Not good for customer relations when that happens.

An exploded R3 is always a bad sign. Had one customer whose line voltage turned out to be a bit higher than ours. This was 30 years ago when the very-oldest SB220 amplifiers were reaching the "awkward age". Until then, that HV transformer was known as a pretty reliable part. This guy was the first one we saw with this fault in his SB220.

His amplifier kept blowing that resistor. We couldn't duplicate the fault no matter what we did. The symptom was that R3 would explode when the power was switched on. If you turned in on and it held, the amplifier would work fine until you turned it off.

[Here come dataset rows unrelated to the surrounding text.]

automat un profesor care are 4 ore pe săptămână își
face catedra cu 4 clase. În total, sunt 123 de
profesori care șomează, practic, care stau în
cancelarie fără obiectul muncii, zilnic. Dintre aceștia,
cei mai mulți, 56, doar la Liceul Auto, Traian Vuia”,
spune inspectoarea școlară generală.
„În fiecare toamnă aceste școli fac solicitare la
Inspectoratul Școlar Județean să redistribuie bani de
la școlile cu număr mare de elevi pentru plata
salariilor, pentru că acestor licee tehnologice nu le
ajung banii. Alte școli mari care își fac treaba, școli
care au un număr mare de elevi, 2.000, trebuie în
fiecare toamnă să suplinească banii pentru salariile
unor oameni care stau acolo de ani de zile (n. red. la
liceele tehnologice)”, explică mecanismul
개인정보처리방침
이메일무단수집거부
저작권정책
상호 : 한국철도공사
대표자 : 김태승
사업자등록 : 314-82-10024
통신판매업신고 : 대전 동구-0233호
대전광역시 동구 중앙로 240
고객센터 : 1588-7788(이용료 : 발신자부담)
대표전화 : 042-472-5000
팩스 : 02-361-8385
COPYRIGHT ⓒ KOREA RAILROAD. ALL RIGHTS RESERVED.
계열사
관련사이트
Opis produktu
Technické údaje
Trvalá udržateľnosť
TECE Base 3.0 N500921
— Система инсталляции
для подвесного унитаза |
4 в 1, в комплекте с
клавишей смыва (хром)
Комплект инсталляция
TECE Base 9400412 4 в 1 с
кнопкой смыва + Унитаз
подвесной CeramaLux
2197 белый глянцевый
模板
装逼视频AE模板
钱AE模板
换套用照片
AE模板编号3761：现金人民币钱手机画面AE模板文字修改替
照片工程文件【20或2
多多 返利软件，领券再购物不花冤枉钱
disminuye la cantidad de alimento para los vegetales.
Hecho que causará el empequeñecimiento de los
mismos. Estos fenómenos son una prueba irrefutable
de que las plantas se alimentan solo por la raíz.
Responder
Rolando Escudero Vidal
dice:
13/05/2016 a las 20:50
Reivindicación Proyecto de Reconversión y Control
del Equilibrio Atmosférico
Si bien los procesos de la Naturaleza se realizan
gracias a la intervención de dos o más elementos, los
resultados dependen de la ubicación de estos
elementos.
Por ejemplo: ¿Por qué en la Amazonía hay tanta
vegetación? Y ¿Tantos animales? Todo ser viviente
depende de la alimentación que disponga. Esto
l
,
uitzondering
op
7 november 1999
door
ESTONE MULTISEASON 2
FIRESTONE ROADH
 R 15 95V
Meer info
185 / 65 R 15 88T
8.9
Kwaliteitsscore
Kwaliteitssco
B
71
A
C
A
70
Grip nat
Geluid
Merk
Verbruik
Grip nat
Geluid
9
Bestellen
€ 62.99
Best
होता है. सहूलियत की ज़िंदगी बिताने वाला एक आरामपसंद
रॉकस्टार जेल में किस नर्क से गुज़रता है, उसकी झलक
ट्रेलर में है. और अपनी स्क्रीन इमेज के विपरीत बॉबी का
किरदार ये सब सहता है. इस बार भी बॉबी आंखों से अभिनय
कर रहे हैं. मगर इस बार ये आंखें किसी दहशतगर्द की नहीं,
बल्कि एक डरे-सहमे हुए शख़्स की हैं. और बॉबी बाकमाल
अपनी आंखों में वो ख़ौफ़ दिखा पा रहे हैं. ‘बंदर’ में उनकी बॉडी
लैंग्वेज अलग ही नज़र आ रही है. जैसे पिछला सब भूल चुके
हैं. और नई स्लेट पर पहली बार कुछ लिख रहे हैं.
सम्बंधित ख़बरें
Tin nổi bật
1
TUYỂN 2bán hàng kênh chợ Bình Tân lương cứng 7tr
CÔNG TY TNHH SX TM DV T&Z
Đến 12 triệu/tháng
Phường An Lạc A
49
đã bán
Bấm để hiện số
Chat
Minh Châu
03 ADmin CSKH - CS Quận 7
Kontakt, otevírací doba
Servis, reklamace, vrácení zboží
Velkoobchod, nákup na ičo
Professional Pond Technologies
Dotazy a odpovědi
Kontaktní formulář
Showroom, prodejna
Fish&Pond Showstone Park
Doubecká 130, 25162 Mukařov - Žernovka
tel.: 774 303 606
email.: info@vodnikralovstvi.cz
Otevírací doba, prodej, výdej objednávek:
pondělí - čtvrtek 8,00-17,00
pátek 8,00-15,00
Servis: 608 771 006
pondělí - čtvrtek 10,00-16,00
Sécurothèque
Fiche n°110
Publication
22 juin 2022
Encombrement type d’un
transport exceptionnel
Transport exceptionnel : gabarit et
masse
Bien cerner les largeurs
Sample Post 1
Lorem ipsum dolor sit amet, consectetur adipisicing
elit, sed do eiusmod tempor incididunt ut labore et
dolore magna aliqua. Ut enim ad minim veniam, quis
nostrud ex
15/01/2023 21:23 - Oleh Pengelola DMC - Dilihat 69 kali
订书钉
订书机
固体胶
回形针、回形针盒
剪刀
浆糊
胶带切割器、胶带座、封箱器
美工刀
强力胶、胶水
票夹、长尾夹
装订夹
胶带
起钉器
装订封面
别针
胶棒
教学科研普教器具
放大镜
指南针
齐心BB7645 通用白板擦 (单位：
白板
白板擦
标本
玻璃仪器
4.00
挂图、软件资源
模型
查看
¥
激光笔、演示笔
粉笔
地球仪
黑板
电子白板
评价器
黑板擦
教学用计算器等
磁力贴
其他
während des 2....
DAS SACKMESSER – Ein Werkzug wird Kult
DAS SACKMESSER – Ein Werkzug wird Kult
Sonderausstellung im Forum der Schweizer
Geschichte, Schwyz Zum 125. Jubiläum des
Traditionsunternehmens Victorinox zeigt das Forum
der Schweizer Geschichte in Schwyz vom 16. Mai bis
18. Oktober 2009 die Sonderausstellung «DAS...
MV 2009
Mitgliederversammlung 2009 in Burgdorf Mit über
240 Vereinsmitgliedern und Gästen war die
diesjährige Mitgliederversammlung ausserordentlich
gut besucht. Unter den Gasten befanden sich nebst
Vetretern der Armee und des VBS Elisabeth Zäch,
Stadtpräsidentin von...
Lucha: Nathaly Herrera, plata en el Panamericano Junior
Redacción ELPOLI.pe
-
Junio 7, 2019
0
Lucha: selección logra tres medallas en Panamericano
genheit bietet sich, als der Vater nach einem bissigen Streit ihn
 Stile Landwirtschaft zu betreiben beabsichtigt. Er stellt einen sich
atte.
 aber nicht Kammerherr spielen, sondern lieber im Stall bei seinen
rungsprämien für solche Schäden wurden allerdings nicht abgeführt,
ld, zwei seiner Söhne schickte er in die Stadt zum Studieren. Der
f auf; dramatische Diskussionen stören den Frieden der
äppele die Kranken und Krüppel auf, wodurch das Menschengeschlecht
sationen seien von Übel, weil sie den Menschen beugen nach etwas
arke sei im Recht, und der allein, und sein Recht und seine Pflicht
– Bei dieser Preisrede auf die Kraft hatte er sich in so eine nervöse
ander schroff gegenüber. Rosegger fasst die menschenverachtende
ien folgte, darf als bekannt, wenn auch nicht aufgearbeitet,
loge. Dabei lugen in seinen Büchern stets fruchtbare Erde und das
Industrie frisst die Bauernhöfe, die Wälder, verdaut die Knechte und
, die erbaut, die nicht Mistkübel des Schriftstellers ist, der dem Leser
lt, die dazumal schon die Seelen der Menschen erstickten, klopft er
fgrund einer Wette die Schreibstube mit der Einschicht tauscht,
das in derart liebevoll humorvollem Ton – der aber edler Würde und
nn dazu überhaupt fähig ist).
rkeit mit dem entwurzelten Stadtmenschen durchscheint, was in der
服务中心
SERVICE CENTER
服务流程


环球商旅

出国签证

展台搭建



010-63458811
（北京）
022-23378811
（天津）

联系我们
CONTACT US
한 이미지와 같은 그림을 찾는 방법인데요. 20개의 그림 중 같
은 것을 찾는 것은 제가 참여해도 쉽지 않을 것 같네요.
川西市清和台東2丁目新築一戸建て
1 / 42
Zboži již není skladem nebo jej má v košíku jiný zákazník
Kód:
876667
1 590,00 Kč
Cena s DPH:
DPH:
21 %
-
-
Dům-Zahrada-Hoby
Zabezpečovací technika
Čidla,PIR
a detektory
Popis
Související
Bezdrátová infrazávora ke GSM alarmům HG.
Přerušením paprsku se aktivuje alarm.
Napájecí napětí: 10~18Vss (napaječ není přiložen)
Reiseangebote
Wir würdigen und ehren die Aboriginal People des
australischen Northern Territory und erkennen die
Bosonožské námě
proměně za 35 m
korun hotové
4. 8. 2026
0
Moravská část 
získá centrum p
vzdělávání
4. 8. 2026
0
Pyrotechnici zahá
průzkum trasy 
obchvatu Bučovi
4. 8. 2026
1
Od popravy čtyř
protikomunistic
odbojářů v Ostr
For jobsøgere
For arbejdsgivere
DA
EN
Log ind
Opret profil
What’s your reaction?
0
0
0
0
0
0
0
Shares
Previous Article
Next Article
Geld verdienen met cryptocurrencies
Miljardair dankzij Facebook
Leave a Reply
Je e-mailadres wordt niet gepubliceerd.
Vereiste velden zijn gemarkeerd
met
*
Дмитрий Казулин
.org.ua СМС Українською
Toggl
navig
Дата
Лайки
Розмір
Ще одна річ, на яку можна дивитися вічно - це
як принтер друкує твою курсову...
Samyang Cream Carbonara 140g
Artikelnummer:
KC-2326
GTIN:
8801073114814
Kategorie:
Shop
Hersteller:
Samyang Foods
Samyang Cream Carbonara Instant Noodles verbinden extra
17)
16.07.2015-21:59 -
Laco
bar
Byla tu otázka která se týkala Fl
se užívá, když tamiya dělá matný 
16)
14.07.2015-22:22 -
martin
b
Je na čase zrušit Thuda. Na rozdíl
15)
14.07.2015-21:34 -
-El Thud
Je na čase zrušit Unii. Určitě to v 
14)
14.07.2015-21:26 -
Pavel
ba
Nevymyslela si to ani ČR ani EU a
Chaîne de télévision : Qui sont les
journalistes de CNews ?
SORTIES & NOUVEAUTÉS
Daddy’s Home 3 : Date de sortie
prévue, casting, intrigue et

Just about wore out his power switch trying to duplicate this fault. Try as we might, that part never went bad when we had it hooked up here. The customer would take it home, and "CRACK!". R3 would explode.

Eventually the transformer's internal insulation continued to deteriorate and finally it broke down here while we were watching. The "ground one side" test proved the HV transformer was bad. The customer was already unhappy. The news didn't improve his mood. The only explanation I could see for the difference between how it behaved here and how it did for him at home was a difference in AC-line voltage.

That was when I built a HV breakdown tester. Figured out we really needed one of those on hand. We don't use it every day, but it's the go-to tool any time a high-voltage "mystery" problem comes in the door.